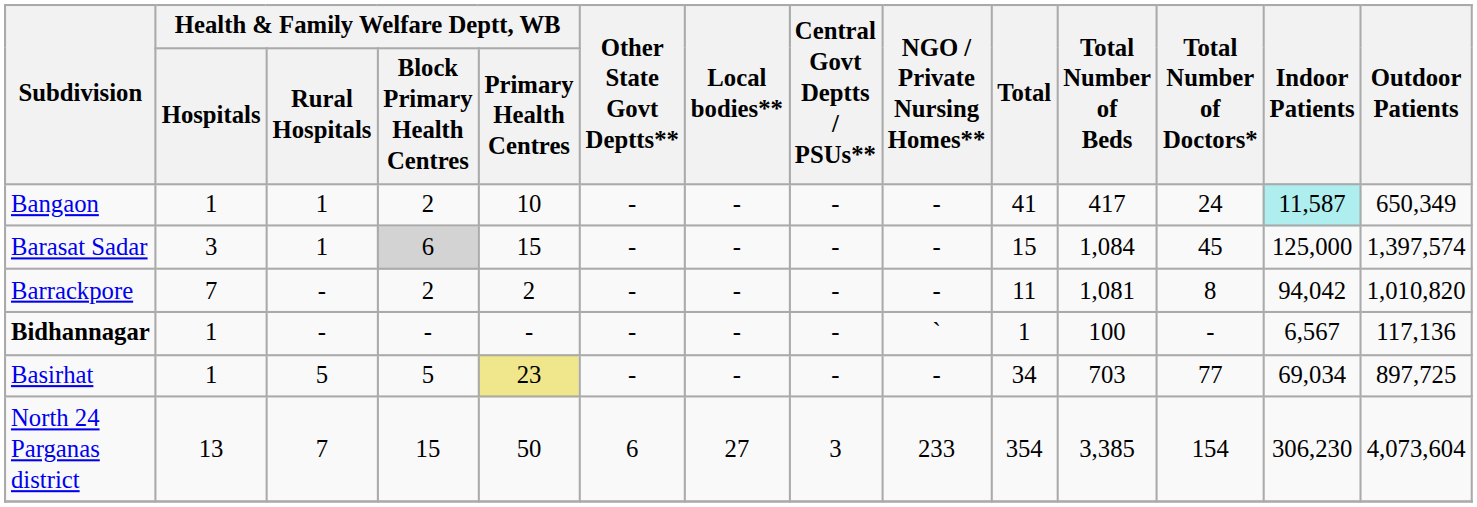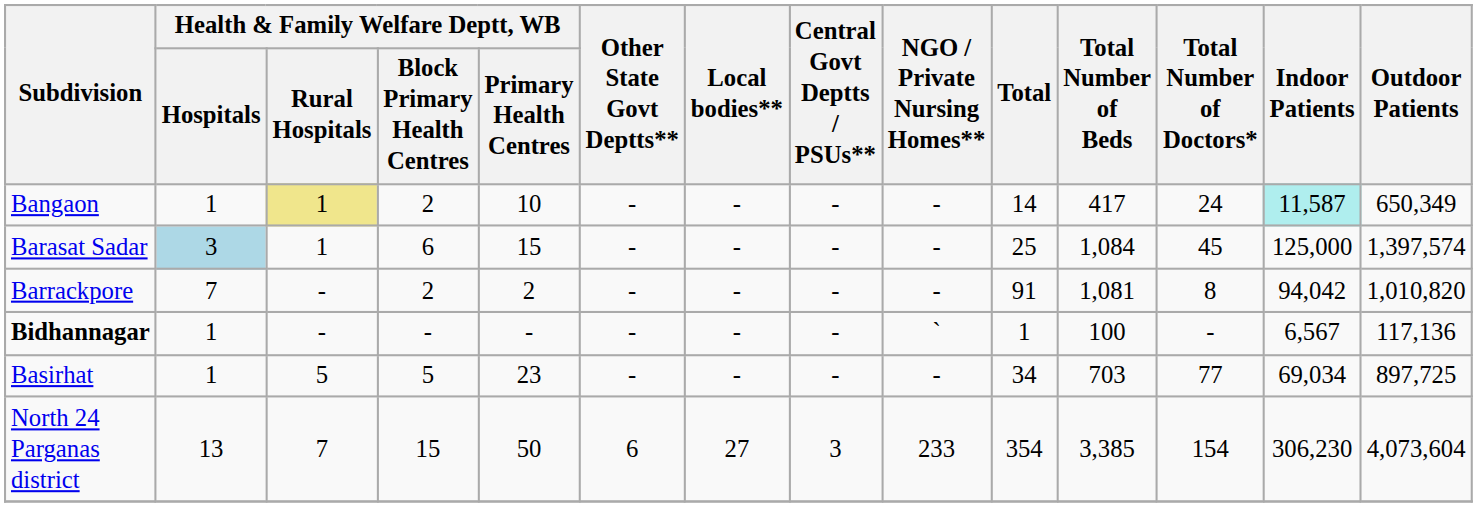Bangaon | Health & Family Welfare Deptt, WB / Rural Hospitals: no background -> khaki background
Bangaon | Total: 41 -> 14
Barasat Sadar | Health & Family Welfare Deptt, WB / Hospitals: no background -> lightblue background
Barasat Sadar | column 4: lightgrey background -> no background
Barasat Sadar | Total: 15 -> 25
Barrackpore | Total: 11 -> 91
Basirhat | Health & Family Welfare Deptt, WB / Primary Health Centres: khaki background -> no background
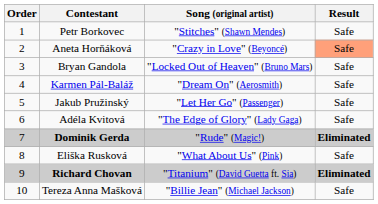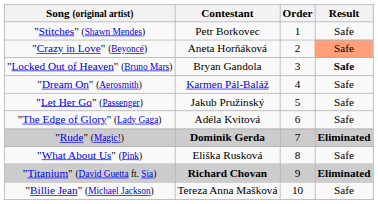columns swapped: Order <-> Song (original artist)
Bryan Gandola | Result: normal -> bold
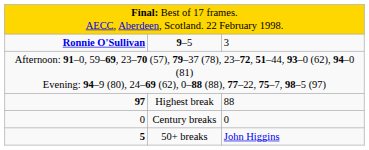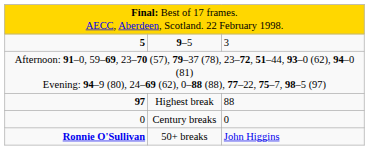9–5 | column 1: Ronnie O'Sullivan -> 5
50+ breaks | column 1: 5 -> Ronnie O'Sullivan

◇ ◇ ◇ ◇ ◇ ◇ ◇

- Problem to solve:
Copy out every line of text above character for character, leaving the pictures out.

- Solution to the exercise:
Bangaon | Health & Family Welfare Deptt, WB / Rural Hospitals: no background -> khaki background
Bangaon | Total: 41 -> 14
Barasat Sadar | Health & Family Welfare Deptt, WB / Hospitals: no background -> lightblue background
Barasat Sadar | column 4: lightgrey background -> no background
Barasat Sadar | Total: 15 -> 25
Barrackpore | Total: 11 -> 91
Basirhat | Health & Family Welfare Deptt, WB / Primary Health Centres: khaki background -> no background
columns swapped: Order <-> Song (original artist)
Bryan Gandola | Result: normal -> bold
9–5 | column 1: Ronnie O'Sullivan -> 5
50+ breaks | column 1: 5 -> Ronnie O'Sullivan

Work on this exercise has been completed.